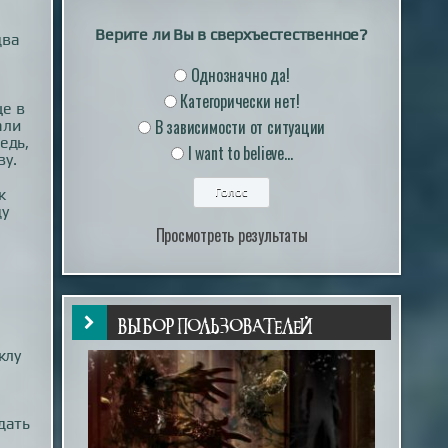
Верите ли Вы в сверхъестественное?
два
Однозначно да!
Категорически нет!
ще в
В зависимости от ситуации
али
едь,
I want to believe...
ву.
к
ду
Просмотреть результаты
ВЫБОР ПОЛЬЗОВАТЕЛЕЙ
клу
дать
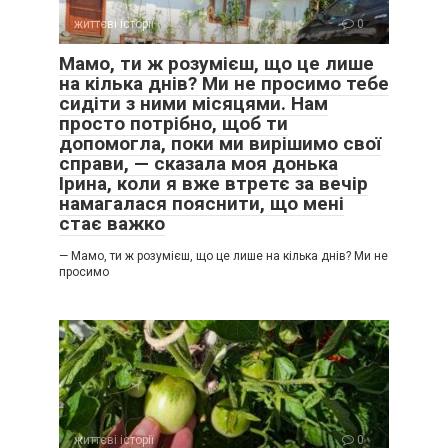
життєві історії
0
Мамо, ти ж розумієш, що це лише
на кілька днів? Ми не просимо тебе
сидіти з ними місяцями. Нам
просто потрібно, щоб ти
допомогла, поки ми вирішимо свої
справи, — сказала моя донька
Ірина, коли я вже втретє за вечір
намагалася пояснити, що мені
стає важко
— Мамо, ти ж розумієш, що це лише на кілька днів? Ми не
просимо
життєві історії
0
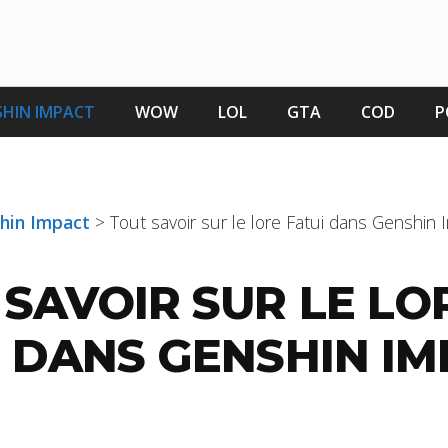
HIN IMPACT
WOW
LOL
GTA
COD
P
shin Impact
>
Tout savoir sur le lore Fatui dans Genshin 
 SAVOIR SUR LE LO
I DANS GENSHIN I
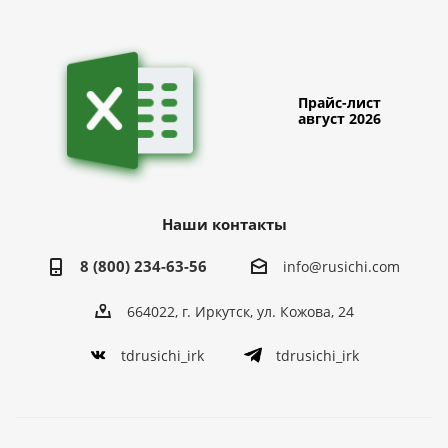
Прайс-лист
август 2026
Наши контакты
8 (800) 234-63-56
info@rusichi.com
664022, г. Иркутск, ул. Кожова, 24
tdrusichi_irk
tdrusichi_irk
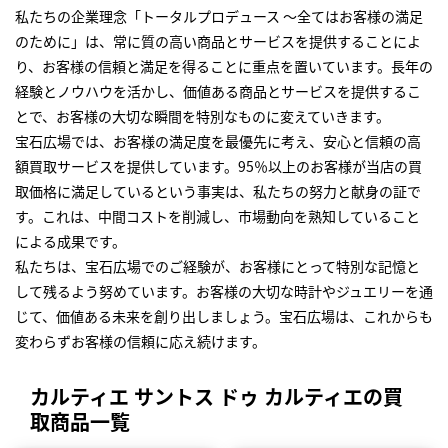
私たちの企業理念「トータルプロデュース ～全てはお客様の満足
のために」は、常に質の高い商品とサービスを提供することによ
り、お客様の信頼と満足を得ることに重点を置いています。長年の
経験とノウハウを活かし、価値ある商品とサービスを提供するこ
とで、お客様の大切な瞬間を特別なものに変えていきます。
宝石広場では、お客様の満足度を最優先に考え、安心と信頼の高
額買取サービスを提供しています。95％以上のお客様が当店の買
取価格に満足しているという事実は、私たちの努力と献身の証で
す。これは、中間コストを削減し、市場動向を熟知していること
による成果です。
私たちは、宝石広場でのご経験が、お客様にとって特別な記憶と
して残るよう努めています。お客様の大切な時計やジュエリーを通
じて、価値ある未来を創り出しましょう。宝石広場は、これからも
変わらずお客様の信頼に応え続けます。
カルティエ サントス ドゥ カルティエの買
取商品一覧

════════

> **EXERCISE DIRECTIONS**
Copy the text of every row above line for line, without the pictures.

> **TASK ANSWER**
Верите ли Вы в сверхъестественное?
два
Однозначно да!
Категорически нет!
ще в
В зависимости от ситуации
али
едь,
I want to believe...
ву.
к
ду
Просмотреть результаты
ВЫБОР ПОЛЬЗОВАТЕЛЕЙ
клу
дать
життєві історії
0
Мамо, ти ж розумієш, що це лише
на кілька днів? Ми не просимо тебе
сидіти з ними місяцями. Нам
просто потрібно, щоб ти
допомогла, поки ми вирішимо свої
справи, — сказала моя донька
Ірина, коли я вже втретє за вечір
намагалася пояснити, що мені
стає важко
— Мамо, ти ж розумієш, що це лише на кілька днів? Ми не
просимо
життєві історії
0
HIN IMPACT
WOW
LOL
GTA
COD
P
shin Impact
>
Tout savoir sur le lore Fatui dans Genshin 
 SAVOIR SUR LE LO
I DANS GENSHIN I
Прайс-лист
август 2026
Наши контакты
8 (800) 234-63-56
info@rusichi.com
664022, г. Иркутск, ул. Кожова, 24
tdrusichi_irk
tdrusichi_irk
私たちの企業理念「トータルプロデュース ～全てはお客様の満足
のために」は、常に質の高い商品とサービスを提供することによ
り、お客様の信頼と満足を得ることに重点を置いています。長年の
経験とノウハウを活かし、価値ある商品とサービスを提供するこ
とで、お客様の大切な瞬間を特別なものに変えていきます。
宝石広場では、お客様の満足度を最優先に考え、安心と信頼の高
額買取サービスを提供しています。95％以上のお客様が当店の買
取価格に満足しているという事実は、私たちの努力と献身の証で
す。これは、中間コストを削減し、市場動向を熟知していること
による成果です。
私たちは、宝石広場でのご経験が、お客様にとって特別な記憶と
して残るよう努めています。お客様の大切な時計やジュエリーを通
じて、価値ある未来を創り出しましょう。宝石広場は、これからも
変わらずお客様の信頼に応え続けます。
カルティエ サントス ドゥ カルティエの買
取商品一覧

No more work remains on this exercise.